Талант Юдифи не остался незамеченным в семье директора корпуса Федора Константиновича Альбедиля, ведь его дочь Анна тоже была пианисткой, ученицей Танеева. Анна Федоровна давно приметила необычайно одаренного кадета Александра Скрябина и способствовала его выступлениям на корпусных концертах. В домашних же концертах 24-летняя дочь директора любила играть в четыре руки с Юдифью Ракинт. В таком соседстве генеральша Бородина отнюдь не тушевалась и не думала уступать молодым пианисткам первенство в артистическом соревновании: «Твое Scherzo так трудно, что Альбедиль и Юдифь сказали, что им его ни в жисть не сыграть. А я его играю и иногда недурно».

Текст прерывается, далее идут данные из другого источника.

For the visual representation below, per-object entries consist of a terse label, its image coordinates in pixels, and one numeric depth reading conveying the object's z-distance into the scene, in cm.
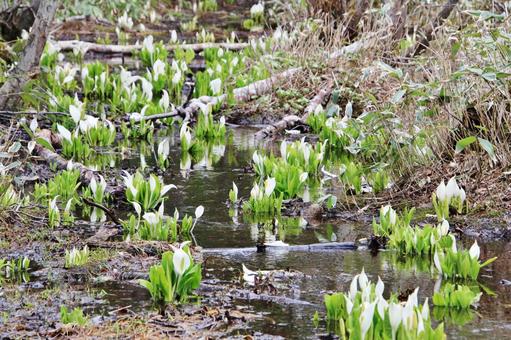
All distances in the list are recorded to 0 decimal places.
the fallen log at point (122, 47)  2997
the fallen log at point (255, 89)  2205
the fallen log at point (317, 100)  2112
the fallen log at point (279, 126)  2059
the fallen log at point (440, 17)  2278
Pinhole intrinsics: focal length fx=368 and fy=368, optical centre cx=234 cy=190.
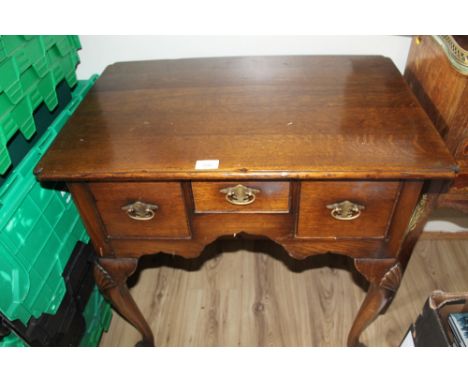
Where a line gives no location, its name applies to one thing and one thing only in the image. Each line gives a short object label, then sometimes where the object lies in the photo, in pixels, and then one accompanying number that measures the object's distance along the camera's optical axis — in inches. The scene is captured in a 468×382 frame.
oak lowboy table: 32.0
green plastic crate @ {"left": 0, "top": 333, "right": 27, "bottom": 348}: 36.2
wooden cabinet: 35.6
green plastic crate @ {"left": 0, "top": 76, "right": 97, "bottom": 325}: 35.6
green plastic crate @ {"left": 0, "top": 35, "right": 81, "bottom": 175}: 36.8
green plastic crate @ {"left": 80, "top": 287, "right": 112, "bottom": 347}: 51.8
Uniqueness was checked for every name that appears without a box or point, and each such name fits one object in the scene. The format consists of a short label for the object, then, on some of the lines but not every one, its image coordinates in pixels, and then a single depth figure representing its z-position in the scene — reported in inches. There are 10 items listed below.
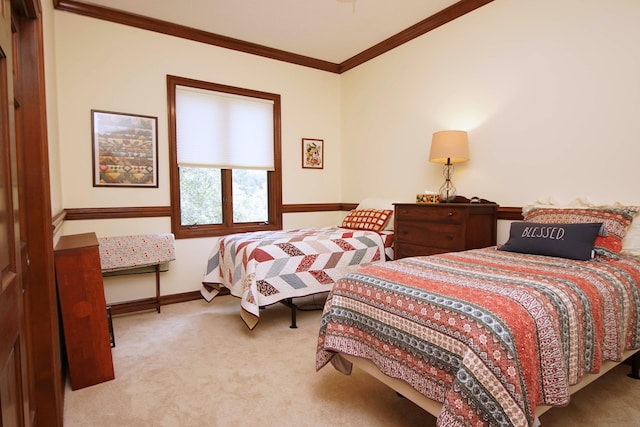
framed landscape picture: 128.9
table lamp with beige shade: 119.9
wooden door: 31.0
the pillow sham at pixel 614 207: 81.7
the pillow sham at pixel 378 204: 146.7
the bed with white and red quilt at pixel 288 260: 108.5
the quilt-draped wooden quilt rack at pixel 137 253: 122.5
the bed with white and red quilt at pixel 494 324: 44.1
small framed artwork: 179.8
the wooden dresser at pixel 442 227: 105.7
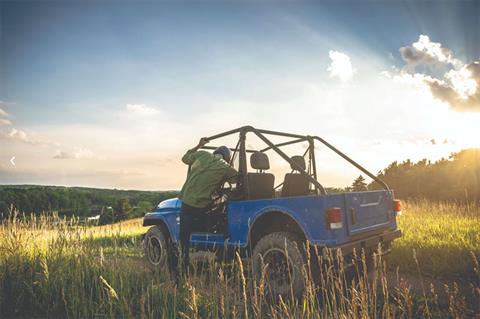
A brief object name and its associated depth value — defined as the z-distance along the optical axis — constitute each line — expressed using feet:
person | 16.23
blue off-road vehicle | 12.77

25-летняя младшая сестра, незамужняя Дельфина Маэн, была скрипачкой и певицей. Мечталось ей петь в театре, хотя бы в хоре, но она еще не овладела русским языком, да и Юдифь не упускала случая сделать сестре внушение о нецеломудренном образе жизни хористок. Приходилось зимой с утра до вечера бегать по урокам, а летом ради тех же 40 рублей в месяц отбывать в деревню в качестве гувернантки какого-нибудь семейства. Нельзя сказать, чтобы такая жизнь ей нравилась, и она пыталась устроиться в Музыкально-драматическое училище. Екатерина Сергеевна обучала Дельфину русскому языку.

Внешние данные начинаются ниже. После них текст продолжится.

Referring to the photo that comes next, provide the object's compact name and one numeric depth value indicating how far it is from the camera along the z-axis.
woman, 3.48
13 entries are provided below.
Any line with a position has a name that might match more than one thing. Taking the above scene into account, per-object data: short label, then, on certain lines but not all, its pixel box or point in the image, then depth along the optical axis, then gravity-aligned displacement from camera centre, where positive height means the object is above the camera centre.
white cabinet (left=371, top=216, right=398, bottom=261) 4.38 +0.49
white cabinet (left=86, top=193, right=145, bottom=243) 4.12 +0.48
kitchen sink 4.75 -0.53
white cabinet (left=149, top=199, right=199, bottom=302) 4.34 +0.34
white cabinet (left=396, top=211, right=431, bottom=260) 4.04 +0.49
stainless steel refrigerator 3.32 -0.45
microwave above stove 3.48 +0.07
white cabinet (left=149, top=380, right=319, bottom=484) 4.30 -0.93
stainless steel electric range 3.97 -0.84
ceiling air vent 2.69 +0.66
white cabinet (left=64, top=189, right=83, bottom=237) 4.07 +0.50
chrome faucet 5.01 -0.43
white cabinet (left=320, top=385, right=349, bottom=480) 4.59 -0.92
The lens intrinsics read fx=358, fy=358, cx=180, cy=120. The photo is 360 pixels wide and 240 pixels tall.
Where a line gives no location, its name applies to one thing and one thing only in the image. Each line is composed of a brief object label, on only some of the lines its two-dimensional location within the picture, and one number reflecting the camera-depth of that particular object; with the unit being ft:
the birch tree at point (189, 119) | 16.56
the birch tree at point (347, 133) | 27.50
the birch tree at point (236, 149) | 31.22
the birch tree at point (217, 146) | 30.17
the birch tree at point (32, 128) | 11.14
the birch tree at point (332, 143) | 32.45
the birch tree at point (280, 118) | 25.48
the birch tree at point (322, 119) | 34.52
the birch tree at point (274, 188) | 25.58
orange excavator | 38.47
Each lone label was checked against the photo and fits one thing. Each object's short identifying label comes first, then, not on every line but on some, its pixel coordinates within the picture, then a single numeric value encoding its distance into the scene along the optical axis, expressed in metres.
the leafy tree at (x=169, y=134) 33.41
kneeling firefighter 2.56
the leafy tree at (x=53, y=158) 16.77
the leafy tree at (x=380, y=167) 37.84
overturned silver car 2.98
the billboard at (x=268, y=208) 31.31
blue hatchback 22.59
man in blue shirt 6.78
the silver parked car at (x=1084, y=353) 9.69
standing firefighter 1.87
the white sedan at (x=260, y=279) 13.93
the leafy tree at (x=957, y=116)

Таково было ближайшее, повседневное музыкальное окружение супруги Бородина в Лефортове. Но ее общение было гораздо шире. Заглядывал критик Кругликов. Танеев по просьбе Бородина снабжал Екатерину Сергеевну и ее новых подруг билетами на концерты РМО и даже на шедшие в ту зиму с необыкновенным ажиотажем Исторические концерты Антона Рубинштейна. В Большом театре она слушала «Снегурочку» Римского-Корсакова и «Сен-Мара» Гуно, а вот на спектакли легкого жанра принципиально не ездила — экономила деньги. Совестно было тратить на себя так много, когда старуха-мать и племянники-подростки нуждались в помощи.

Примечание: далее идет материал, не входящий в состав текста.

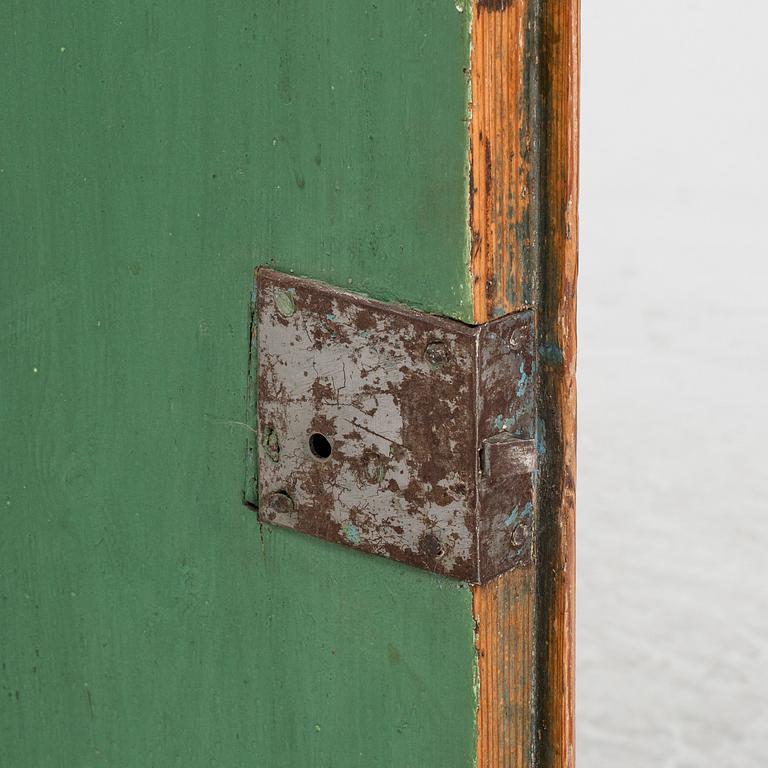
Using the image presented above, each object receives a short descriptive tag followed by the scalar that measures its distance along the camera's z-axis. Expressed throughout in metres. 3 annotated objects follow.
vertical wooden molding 1.19
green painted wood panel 1.21
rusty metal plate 1.20
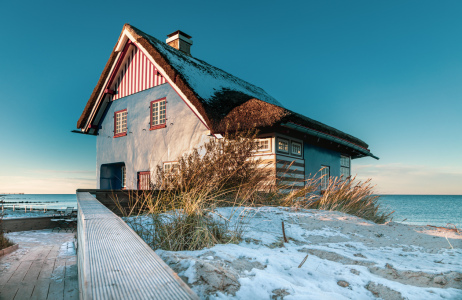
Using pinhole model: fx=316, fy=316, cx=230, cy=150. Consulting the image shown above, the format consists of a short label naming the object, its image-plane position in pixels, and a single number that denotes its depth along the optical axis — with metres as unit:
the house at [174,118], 9.11
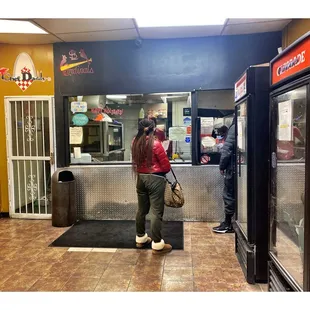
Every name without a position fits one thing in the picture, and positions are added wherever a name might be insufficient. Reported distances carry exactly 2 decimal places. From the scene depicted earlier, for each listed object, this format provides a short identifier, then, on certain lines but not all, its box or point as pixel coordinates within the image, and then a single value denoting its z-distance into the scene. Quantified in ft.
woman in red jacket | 11.44
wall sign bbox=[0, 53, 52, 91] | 16.15
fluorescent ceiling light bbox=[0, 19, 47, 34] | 12.73
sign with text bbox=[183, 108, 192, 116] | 15.62
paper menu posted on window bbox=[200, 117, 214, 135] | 15.62
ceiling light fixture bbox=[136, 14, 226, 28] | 12.44
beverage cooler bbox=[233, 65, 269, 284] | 8.75
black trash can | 15.17
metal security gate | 16.44
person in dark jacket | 13.03
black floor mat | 12.76
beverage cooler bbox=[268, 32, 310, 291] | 5.73
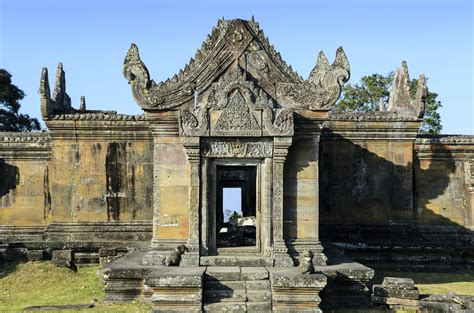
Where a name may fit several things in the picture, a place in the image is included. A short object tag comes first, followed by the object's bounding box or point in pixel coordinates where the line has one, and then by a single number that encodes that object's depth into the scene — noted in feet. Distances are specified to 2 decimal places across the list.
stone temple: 35.45
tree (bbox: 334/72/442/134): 108.68
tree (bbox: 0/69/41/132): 91.91
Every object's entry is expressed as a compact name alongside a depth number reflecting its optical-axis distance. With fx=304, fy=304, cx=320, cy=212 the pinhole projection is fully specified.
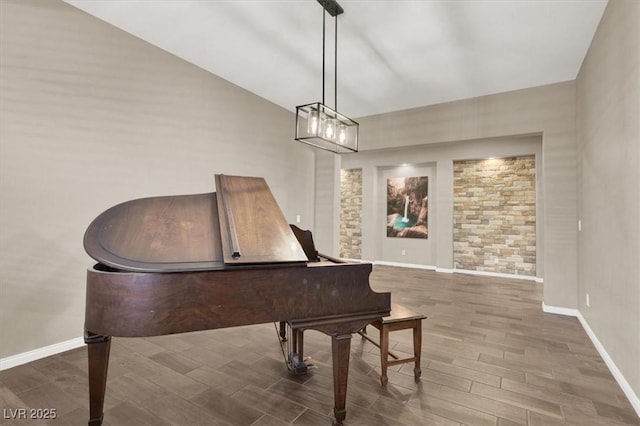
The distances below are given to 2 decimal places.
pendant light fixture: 2.64
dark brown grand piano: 1.36
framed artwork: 6.93
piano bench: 2.13
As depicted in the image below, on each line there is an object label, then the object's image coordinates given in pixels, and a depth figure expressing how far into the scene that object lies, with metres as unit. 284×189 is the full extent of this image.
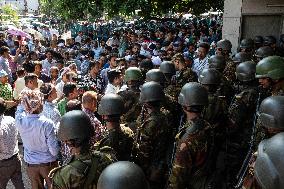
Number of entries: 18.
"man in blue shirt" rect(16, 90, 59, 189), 3.06
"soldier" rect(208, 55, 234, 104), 4.32
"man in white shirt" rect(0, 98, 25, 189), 3.14
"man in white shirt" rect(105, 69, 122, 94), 4.47
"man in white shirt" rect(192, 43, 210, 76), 5.80
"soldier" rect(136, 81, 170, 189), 2.84
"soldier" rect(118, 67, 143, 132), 3.78
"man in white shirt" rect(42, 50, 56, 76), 6.71
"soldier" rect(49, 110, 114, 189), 2.02
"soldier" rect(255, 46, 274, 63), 4.89
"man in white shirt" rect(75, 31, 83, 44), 12.29
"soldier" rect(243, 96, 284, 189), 2.02
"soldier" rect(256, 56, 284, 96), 3.22
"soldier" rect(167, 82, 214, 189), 2.43
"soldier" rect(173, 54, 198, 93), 4.81
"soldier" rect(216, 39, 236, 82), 5.16
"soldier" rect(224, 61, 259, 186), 3.59
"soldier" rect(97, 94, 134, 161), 2.62
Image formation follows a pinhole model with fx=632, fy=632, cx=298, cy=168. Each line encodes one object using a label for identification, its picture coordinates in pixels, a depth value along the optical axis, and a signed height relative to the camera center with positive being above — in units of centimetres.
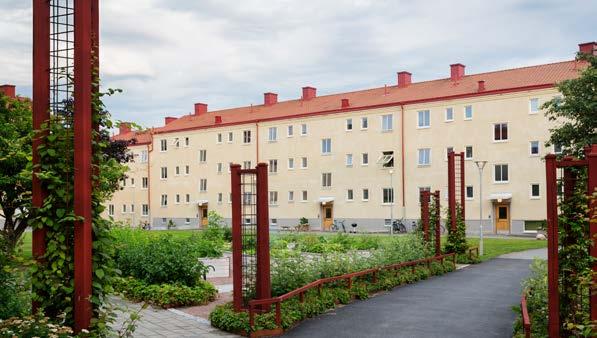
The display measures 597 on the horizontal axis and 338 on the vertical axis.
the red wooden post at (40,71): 638 +128
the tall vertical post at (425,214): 1959 -64
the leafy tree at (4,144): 1791 +132
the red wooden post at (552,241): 793 -62
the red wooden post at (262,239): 1083 -76
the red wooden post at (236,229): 1084 -58
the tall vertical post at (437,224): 2000 -98
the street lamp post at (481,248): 2425 -216
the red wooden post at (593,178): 729 +16
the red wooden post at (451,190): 2172 +10
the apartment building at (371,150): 4106 +342
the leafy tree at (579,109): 2306 +308
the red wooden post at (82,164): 618 +32
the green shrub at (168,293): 1270 -201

В чем Екатерина Сергеевна могла себе не отказывать, так это в нотах, которые теперь стали нужны повсечасно. Юргенсон по просьбе Чайковского снабжал ее всеми московскими новинками, муж снабжал петербургскими, а когда забывал… О, как укоряла она его за то, что не сообщил, что Бессель в «Музыкальном обозрении» печатает пьесы из «Маленькой сюиты»: «For shame, дорогой мой, право! Ведь кому сказать так стыдно, и перед Кругликовым стыдно, точно я тут лишняя, или не при мне писано, как говорится…» Да и сама газета никуда не годится! В плотном московском окружении Екатерина Сергеевна если и не встала в оппозицию «Могучей кучке», то проявила склонность покритиковать партию своего мужа: «Ну, а ваше Музыкальное Обозрение сделало на меня предурное впечатление: журнал этот может и должен оттолкнуть от вас, клики Кюи, всё, что располагало примкнуть к вам, как даровитым людям, выносимым общим течением наверх, вопреки преднамеренному молчанию о вас в отечественной прессе. Без помощи расплывчатых хвалебных рецензий вас больше и больше искали, понимали, играли. В том, что о вас не кричали, а все-таки вы выдвигались quand тêте[47] — сказывалась сила — а эти гимны друг другу смешны и досадны… Читала я на днях в Русском Вестнике статью Лароша: о новой опере молодой русской школы, т. е. о Снегурочке. Статья в высшей степени остроумная, и просто умная. В ней говорится много дельного, поучительного, есть и яд, но в какой изящной форме!.. Достань Русский Вестник Октябрь и прочти там статью Лароша. Ты ее прочтешь с наслаждением. Между прочим он говорит, что девизом молодой русской школы можно было бы взять: причуда и вычура».